Problem statement: Reproduce the lines below exactly, starting at the one containing "ring tip: (489, 231)" and stopping at the final line.

[Material shown Boundary: Start]

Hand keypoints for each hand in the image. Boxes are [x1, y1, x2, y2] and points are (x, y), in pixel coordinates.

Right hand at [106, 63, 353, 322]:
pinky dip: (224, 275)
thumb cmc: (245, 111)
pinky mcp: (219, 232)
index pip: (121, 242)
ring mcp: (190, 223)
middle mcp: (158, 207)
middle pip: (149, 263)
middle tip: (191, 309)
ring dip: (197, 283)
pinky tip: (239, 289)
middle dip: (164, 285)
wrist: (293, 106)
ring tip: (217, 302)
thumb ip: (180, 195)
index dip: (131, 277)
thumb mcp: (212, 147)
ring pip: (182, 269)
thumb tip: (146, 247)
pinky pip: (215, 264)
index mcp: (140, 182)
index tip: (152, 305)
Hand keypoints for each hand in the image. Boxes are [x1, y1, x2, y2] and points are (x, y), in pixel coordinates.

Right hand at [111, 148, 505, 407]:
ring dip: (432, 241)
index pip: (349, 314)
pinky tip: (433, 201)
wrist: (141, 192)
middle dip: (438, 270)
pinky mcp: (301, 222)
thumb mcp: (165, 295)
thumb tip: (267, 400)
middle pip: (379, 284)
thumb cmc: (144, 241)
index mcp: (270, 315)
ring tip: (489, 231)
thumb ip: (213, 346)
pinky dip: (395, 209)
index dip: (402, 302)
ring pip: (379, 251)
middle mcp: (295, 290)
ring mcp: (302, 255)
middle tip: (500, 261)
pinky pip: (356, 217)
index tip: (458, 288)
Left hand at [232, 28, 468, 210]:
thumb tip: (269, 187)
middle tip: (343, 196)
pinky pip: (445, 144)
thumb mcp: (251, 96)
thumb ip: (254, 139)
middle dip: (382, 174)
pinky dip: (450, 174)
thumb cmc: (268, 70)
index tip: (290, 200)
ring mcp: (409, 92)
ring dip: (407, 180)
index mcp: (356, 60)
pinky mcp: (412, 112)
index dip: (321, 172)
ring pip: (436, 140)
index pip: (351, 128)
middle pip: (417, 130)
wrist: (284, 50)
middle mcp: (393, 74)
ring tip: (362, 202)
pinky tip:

[Material shown Boundary: End]

Exercise answer:
ring tip: (489, 231)
thumb ip: (213, 346)
pinky dip: (395, 209)
index dip: (402, 302)
ring pip: (379, 251)
middle mcp: (295, 290)
ring mcp: (302, 255)
middle tip: (500, 261)
pinky pip: (356, 217)
index tip: (458, 288)
Left hand at [232, 28, 468, 210]:
thumb tip: (269, 187)
middle tip: (343, 196)
pinky pip: (445, 144)
thumb mcp: (251, 96)
thumb ip: (254, 139)
middle dip: (382, 174)
pinky dip: (450, 174)
thumb cmc: (268, 70)
index tip: (290, 200)
ring mcp: (409, 92)
ring dip: (407, 180)
index mcp: (356, 60)
pinky mcp: (412, 112)
index dip: (321, 172)
ring pip: (436, 140)
index pip: (351, 128)
middle pip: (417, 130)
wrist: (284, 50)
middle mcp: (393, 74)
ring tip: (362, 202)
pinky tip:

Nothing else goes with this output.